▶ **你的任務**:
1. 根據動態規劃文章回答下列問題：
(a) 監測函數 g(x(k)) 的用途是什麼？
(b) 例題只考慮 N 等於多少的情況？
(c) 例題中的控制力 u(0)、u(1) 須滿足哪些拘束？
2. 請接續動態規劃文章，從末句「試求一組 u*(0), u*(1) maximize the Floor…」之後往下寫。

▶ **所附文章**:
▼

[動態規劃] 淺談 離散時間動態規劃 (2) -Minimax Dynamic programming

考慮系統狀態方程：
$$x(k+1) = f(x(k), u(k))$$ 現在引入一個 監測函數 (monitor function): $g(x(k))$ 此函數用來擷取我們所關心的系統狀態。

現在我們定義 cost function
$$J(u) := \displaystyle \min_{k=1,2,...,N} g(x(k))$$
我們的目標：
藉由選取最佳的 $u(k) \in \Omega_k$ 使得 $\max J(u)$，亦即
$$\max \displaystyle \min_{k=1,2,...,N} g(x(k))$$

此時我們的 Bellman equation 需要進行修正：
$$I(x(l), N-l) = \max_{u(l) \in \Omega_l} \left \{ \min \left \{ g\left( x(l+1), I(x(l+1), N-(l+1)) \right ) \right \} \right\}$$

Example
考慮如下狀態方程：
$$x\left( {k + 1} \right) = \left[ {\begin{array}{*{20}{c}} {\frac{1}{2}}&{\frac{1}{4}}\\ { - \frac{1}{2}}&{\frac{1}{4}} \end{array}} \right]x\left( k \right) + \left[ {\begin{array}{*{20}{c}} 1\\ 1 \end{array}} \right]u\left( k \right)$$ 其中 $x(k) := [x_1(k) \ x_2(k)]^T$；
現在，僅考慮 $N=2$ (只有兩步)的情況，另外控制力 $u(0), u(1) \geq 0$ 且需滿足如下拘束： $u(0) + u(1) \leq 1$，定義監測函數
$$g(x(k)) = x_1(k)$$
試求一組 $u^*(0), u^*(1)$ maximize the Floor of $g((k))$。

▲

▶ **資料**:

▼

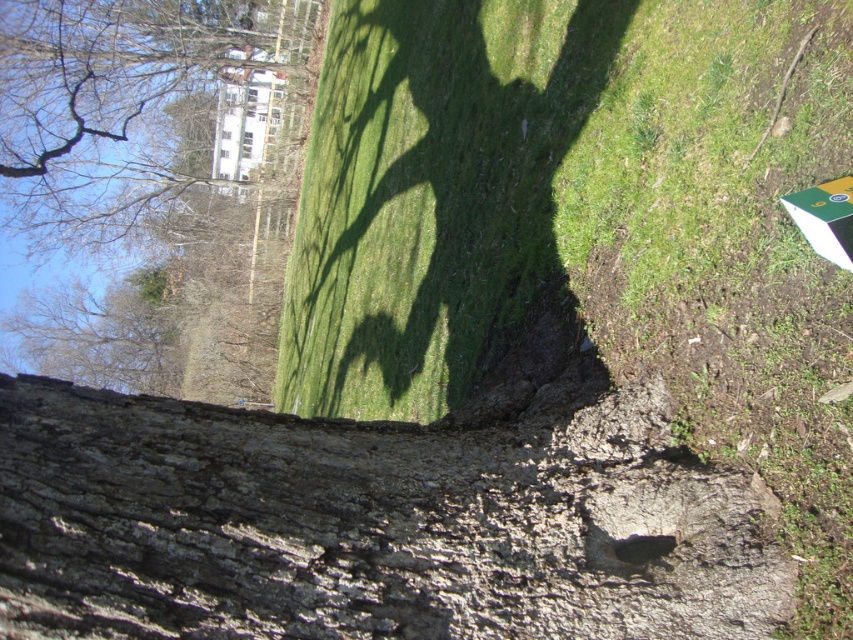
Question: Which point is closer to the camera?

Choices:
 (A) smooth bark tree at upper left
 (B) rough bark tree trunk at lower center

Answer: (B)

Question: Observing the image, what is the correct spatial positioning of rough bark tree trunk at lower center in reference to smooth bark tree at upper left?

Choices:
 (A) left
 (B) right

Answer: (B)

Question: Among these objects, which one is farthest from the camera?

Choices:
 (A) rough bark tree trunk at lower center
 (B) smooth bark tree at upper left

Answer: (B)

Question: Is rough bark tree trunk at lower center to the right of smooth bark tree at upper left from the viewer's perspective?

Choices:
 (A) no
 (B) yes

Answer: (B)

▲

▶ **文字作答**:
1.
(a) 用來擷取我們所關心的系統狀態。
(b) N=2，也就是只有兩步。
(c) u(0)、u(1) ≥ 0，且 u(0) + u(1) ≤ 1。

2.
Solution
首先考慮 Optimal cost of one-step-to-go:  ($l=N-1 =1$)
$$\begin{array}{l} I\left( {x\left( 1 \right),1} \right) = \mathop {\max }\limits_{u\left( 1 \right) \in {\Omega _1}} \left\{ {g\left( {x\left( 2 \right)} \right)} \right\} = \mathop {\max }\limits_{u(1) \in \left[ {0,1 - u(0)} \right]} \left\{ {{x_1}\left( 2 \right)} \right\}\\ \begin{array}{*{20}{c}} {}&{}&{}&{}&{}&{} \end{array} = \mathop {\max }\limits_{u(1) \in \left[ {0,1 - u(0)} \right]} \left\{ {\frac{1}{2}{x_1}\left( 1 \right) + \frac{1}{4}{x_2}\left( 1 \right) + u\left( 1 \right)} \right\} \end{array}$$ 觀察上式可知欲得到 Maximum，我們需選
$${u^*}(1) = 1 - u(0)$$ 故將上述 $u^*(1)$ 代回，我們可得對應的 Optimal cost to go :
$$I\left( {x\left( 1 \right),1} \right) = \frac{1}{2}{x_1}\left( 1 \right) + \frac{1}{4}{x_2}\left( 1 \right) + 1 - u(0)$$ 現在我們計算 Two-steps-to-go: ($l=N-2 =0$)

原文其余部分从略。